| INPUT MATERIAL |
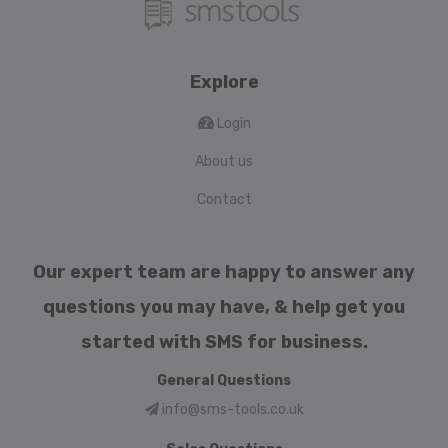
Explore
Login
About us
Contact
Our expert team are happy to answer any
questions you may have, & help get you
started with SMS for business.
General Questions
info@sms-tools.co.uk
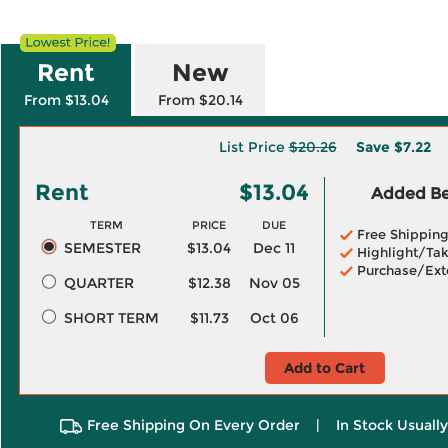
Rent
New
From $13.04
From $20.14
List Price
$20.26
Save
$7.22
Rent
$13.04
Added Ben
TERM
PRICE
DUE
Free Shippin
SEMESTER
$13.04
Dec 11
Highlight/Tak
Purchase/Ext
QUARTER
$12.38
Nov 05
SHORT TERM
$11.73
Oct 06
Add to Cart
Free Shipping On Every Order
|
In Stock Usuall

| PROBLEM |
Write out all of the material above again, substituting "Lease" for every "Rent" and changing nothing else, and leave the pictures out.

| OUTPUT OF THE EXERCISE |
Explore
Login
About us
Contact
Our expert team are happy to answer any
questions you may have, & help get you
started with SMS for business.
General Questions
info@sms-tools.co.uk
Lease
New
From $13.04
From $20.14
List Price
$20.26
Save
$7.22
Lease
$13.04
Added Ben
TERM
PRICE
DUE
Free Shippin
SEMESTER
$13.04
Dec 11
Highlight/Tak
Purchase/Ext
QUARTER
$12.38
Nov 05
SHORT TERM
$11.73
Oct 06
Add to Cart
Free Shipping On Every Order
|
In Stock Usuall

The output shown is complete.